Trees and Blobs

The Hook (The "Byte-Sized" Intro)

Git doesn't store files the way you think. There are no "files" in Git's database — just blobs (raw content) and trees (directory listings). A blob has no name, no path, no permissions. A tree is what connects names to blobs. Rename a file? Same blob, new tree. Two identical files? One blob, referenced twice. This is how Git stays fast and space-efficient.

📖 What are Trees and Blobs?

Blobs store file content. Trees store directory structure, mapping filenames and permissions to blob/tree SHAs. Together they represent a snapshot of your project at any point in time.

Conceptual Clarity

Blob vs Tree:

Feature	Blob	Tree
Stores	Raw file content	Directory entries
Contains	Just bytes (no metadata)	Mode + type + SHA + name
Named?	❌ No filename	✅ Lists filenames
Nested?	❌	✅ Trees can contain trees

Tree entry format:

<mode> <type> <sha>    <name>
100644 blob   abc123   README.md
100755 blob   def456   run.sh
040000 tree   789abc   src/

File modes:

Mode	Meaning
`100644`	Regular file
`100755`	Executable file
`120000`	Symbolic link
`040000`	Subdirectory (tree)

Real-Life Analogy

Blobs are like pages ripped from a book — they have content but no title or page number. Trees are the table of contents — they list "Chapter 1 is page 5, Chapter 2 is page 12." Without the table of contents, you have content but no structure.

Visual Architecture

flowchart TD ROOT["📁 Root Tree"] --> README["📄 Blob: README.md 100644"] ROOT --> SRC["📁 Tree: src/ 040000"] ROOT --> SCRIPT["📄 Blob: run.sh 100755"] SRC --> APP["📄 Blob: app.js 100644"] SRC --> UTIL["📄 Blob: utils.js 100644"] style ROOT fill:#1a1a2e,stroke:#ffd700,color:#ffd700 style SRC fill:#1a1a2e,stroke:#ffd700,color:#ffd700 style README fill:#1b2d1b,stroke:#53d8fb,color:#53d8fb style APP fill:#1b2d1b,stroke:#53d8fb,color:#53d8fb

Why It Matters

Deduplication: Identical files share the same blob — no wasted space.
Rename detection: Renaming creates a new tree but reuses the blob.
Snapshot efficiency: Unchanged files reuse existing blobs across commits.
Foundation: Every commit points to a root tree — understanding trees unlocks Git.

Code

bash

# ─── View the root tree of the latest commit ───
git cat-file -p HEAD^{tree}
# 100644 blob abc123    README.md
# 100755 blob def456    run.sh
# 040000 tree 789abc    src

# ─── View a subtree ───
git cat-file -p 789abc
# 100644 blob aaa111    app.js
# 100644 blob bbb222    utils.js

# ─── View a blob (file content) ───
git cat-file -p abc123
# # My Project
# Welcome to the README.

# ─── Prove deduplication: identical files = same blob ───
echo "hello" > file1.txt
cp file1.txt file2.txt
git add .
git cat-file -p HEAD^{tree}
# Both file1.txt and file2.txt point to the SAME blob SHA!

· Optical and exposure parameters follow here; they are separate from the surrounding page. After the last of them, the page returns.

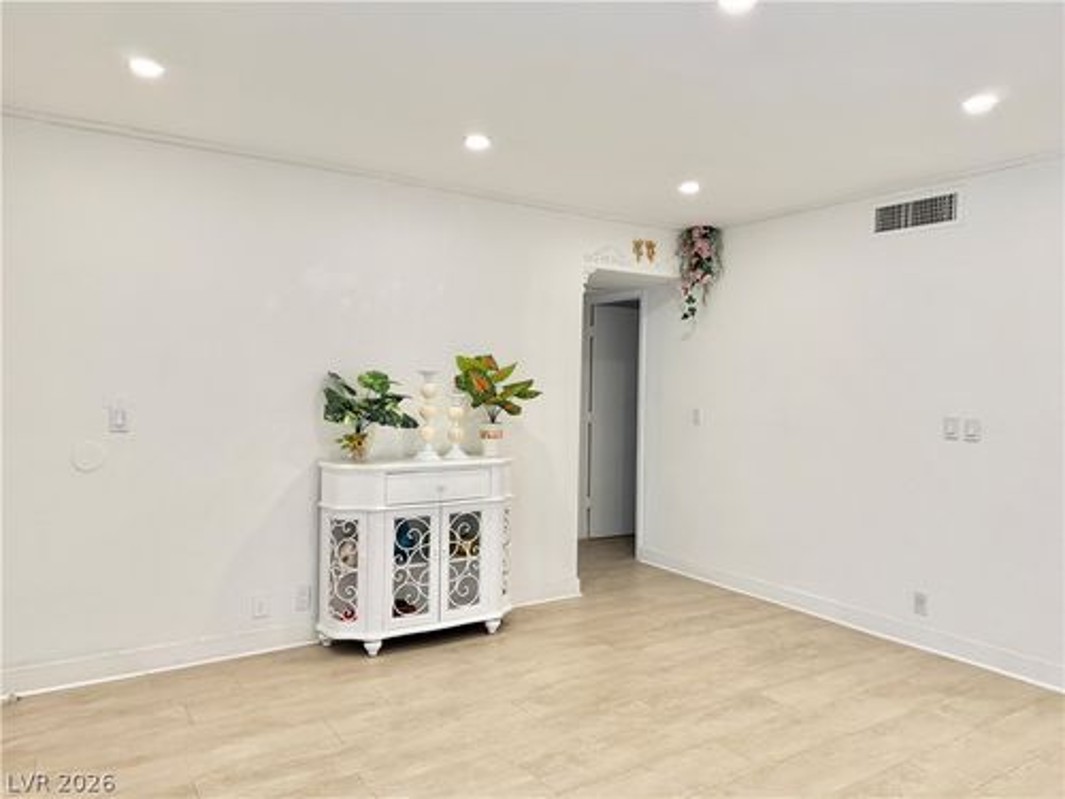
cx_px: 532
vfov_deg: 56.8
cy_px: 400
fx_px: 738
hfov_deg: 71.6
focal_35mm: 24
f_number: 1.78
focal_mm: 6.76
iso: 200
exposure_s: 1/240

# ─── Create a blob manually ───
echo "hello" | git hash-object -w --stdin
# Writes the blob and returns its SHA

Key Takeaways

Blobs store raw content with no name or path — just bytes.
Trees map filenames + permissions to blob/tree SHAs — they ARE the directory structure.
Identical files share the same blob — Git deduplicates automatically.
Renaming a file changes the tree but reuses the same blob.

Interview Prep

Q: How does Git store files internally? A: Git stores file content as blob objects (raw bytes, no filename). Directory structure is stored as tree objects that map filenames and permissions to blob/tree SHAs. A commit points to a root tree, which contains the complete project snapshot.
Q: What happens when you rename a file in Git? A: The blob (file content) stays the same since the content hasn't changed. A new tree object is created with the new filename mapping to the same blob SHA. Git detects renames by comparing blob SHAs between trees.
Q: How does Git achieve space efficiency across commits? A: Unchanged files reuse existing blob objects — only modified files create new blobs. Trees also reuse unchanged subtrees. This means a commit with 1000 files where only 1 changed creates just 1 new blob and a chain of new trees up to the root.